The PYTHONWARNINGS environment variable controls how Python reports warnings; the specific value here ensures I can see DeprecationWarning when it’s raised, but prevents repetitive warnings from cluttering up the test output. At some point in the future I’ll probably update this for my Django apps to pick up some Django-specific subclasses of DeprecationWarning.

That’s it (for now)

I think that covers everything I’m currently doing for testing my personal projects, and the reasoning for why I do things the way I do. I’ve got some thoughts on other things I’d like to try, such as adding another tox env I could invoke to produce release packages, and possibly even upload them to PyPI and tag the release in the git repository (I don’t want automatic releases from CI, but I wouldn’t mind consolidating my release process down to just running tox -e release or whatever), but that’s getting a bit far afield from testing.
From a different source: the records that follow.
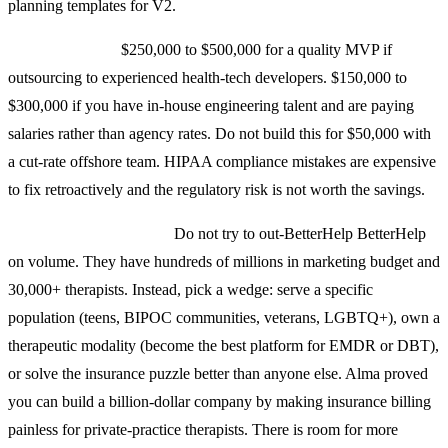
planning templates for V2.
Total build cost:
$250,000 to $500,000 for a quality MVP if
outsourcing to experienced health-tech developers. $150,000 to
$300,000 if you have in-house engineering talent and are paying
salaries rather than agency rates. Do not build this for $50,000 with
a cut-rate offshore team. HIPAA compliance mistakes are expensive
to fix retroactively and the regulatory risk is not worth the savings.
Differentiation strategy:
Do not try to out-BetterHelp BetterHelp
on volume. They have hundreds of millions in marketing budget and
30,000+ therapists. Instead, pick a wedge: serve a specific
population (teens, BIPOC communities, veterans, LGBTQ+), own a
therapeutic modality (become the best platform for EMDR or DBT),
or solve the insurance puzzle better than anyone else. Alma proved
you can build a billion-dollar company by making insurance billing
painless for private-practice therapists. There is room for more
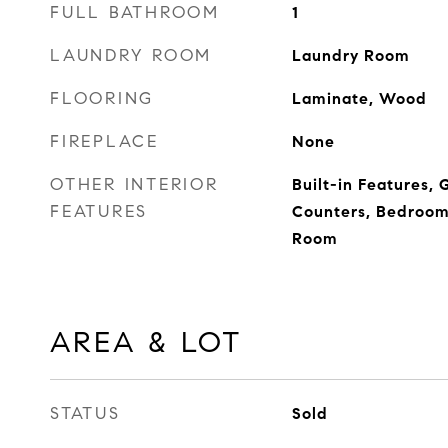
FULL BATHROOM
1
LAUNDRY ROOM
Laundry Room
FLOORING
Laminate, Wood
FIREPLACE
None
OTHER INTERIOR
Built-in Features, 
FEATURES
Counters, Bedroom 
Room
AREA & LOT
STATUS
Sold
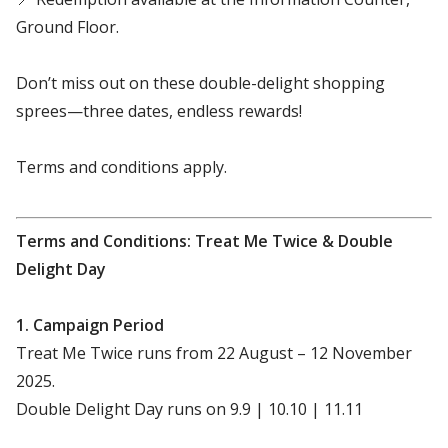
Ground Floor.
Don’t miss out on these double-delight shopping
sprees—three dates, endless rewards!
Terms and conditions apply.
Terms and Conditions: Treat Me Twice & Double
Delight Day
1. Campaign Period
Treat Me Twice runs from 22 August – 12 November
2025.
Double Delight Day runs on 9.9 | 10.10 | 11.11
And I want to emphasize, again, that everything I’ve mentioned here is my personal preference: these are things I like that work for me. They might not work for you, or you might prefer something else, and that’s OK! There’s always going to be a certain amount of subjectivity and opinion in testing, so remember that I’m just some random opinionated guy on the internet, and no matter what I happen to like, the best approach for your project will be one that works for you and suits your personal taste.